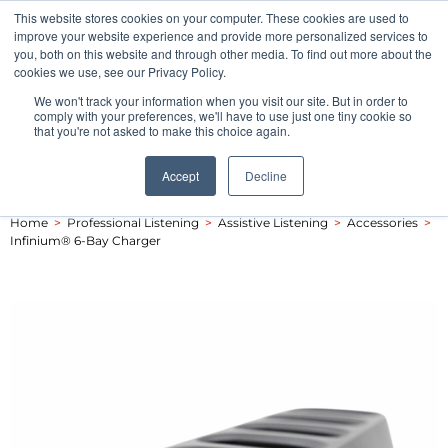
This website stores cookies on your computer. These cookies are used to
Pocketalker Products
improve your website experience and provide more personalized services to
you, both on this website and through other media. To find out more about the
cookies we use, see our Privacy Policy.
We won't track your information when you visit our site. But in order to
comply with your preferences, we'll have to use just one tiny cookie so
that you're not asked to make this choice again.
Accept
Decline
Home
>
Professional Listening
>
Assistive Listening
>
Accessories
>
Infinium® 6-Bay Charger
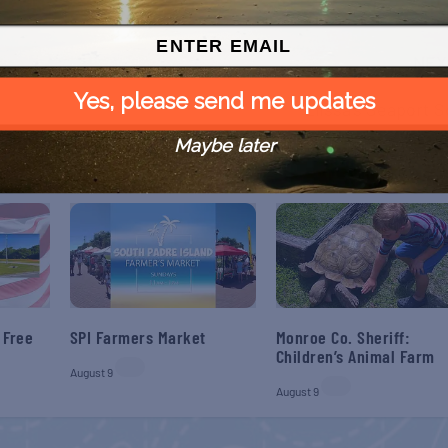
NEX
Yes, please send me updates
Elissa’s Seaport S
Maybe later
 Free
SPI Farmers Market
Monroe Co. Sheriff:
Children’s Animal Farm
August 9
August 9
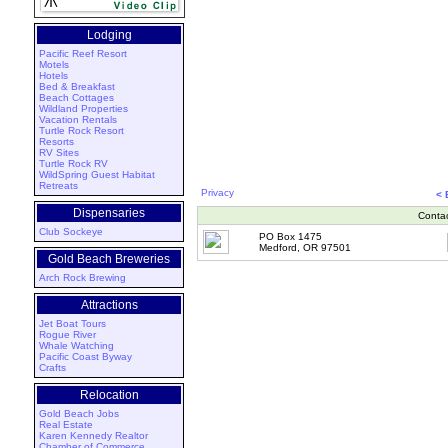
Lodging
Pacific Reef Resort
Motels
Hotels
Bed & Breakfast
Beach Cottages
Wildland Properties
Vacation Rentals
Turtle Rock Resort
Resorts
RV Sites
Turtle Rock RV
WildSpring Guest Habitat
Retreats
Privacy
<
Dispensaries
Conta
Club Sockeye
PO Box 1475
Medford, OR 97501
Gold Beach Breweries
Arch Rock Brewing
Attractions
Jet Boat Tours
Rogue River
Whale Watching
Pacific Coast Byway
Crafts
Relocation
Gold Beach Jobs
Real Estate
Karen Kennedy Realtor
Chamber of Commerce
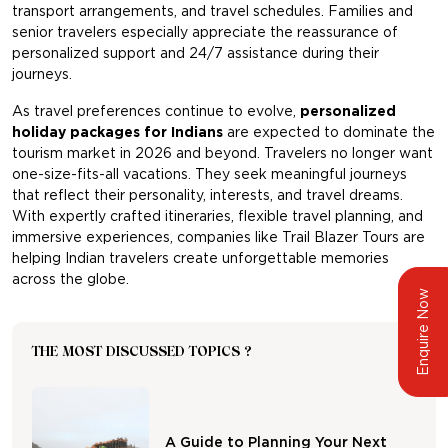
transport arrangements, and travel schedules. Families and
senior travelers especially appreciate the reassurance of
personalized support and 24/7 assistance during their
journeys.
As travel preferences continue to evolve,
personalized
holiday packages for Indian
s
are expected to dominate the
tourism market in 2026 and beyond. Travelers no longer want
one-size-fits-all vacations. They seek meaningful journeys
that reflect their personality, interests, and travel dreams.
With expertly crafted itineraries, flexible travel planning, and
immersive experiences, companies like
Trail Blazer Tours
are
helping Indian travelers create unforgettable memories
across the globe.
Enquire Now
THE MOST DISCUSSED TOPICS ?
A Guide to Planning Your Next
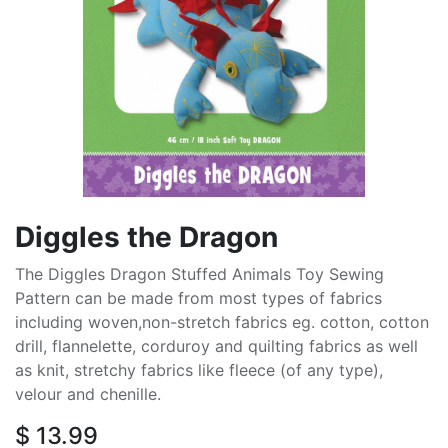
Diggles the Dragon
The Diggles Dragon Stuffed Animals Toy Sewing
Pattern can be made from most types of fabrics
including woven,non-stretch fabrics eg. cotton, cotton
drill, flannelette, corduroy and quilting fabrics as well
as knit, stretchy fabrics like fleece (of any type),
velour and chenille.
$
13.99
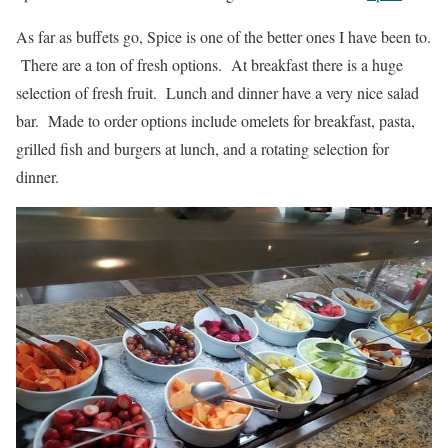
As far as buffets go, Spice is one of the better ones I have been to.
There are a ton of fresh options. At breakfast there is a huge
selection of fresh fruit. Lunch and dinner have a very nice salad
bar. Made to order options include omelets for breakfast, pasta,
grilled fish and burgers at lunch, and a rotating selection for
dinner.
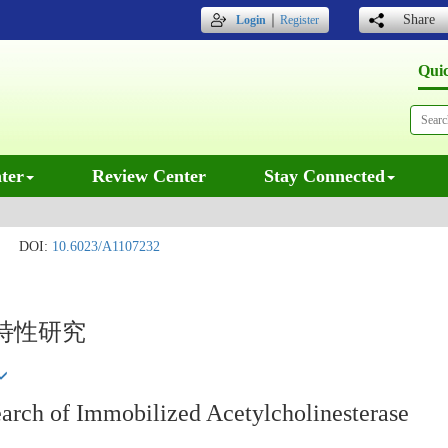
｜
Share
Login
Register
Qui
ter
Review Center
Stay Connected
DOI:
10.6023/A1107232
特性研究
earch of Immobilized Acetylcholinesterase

* Task to complete
Lines in the data that hold "Rock" must be located and copied.

* Written answer
Turtle Rock Resort
Turtle Rock RV
Arch Rock Brewing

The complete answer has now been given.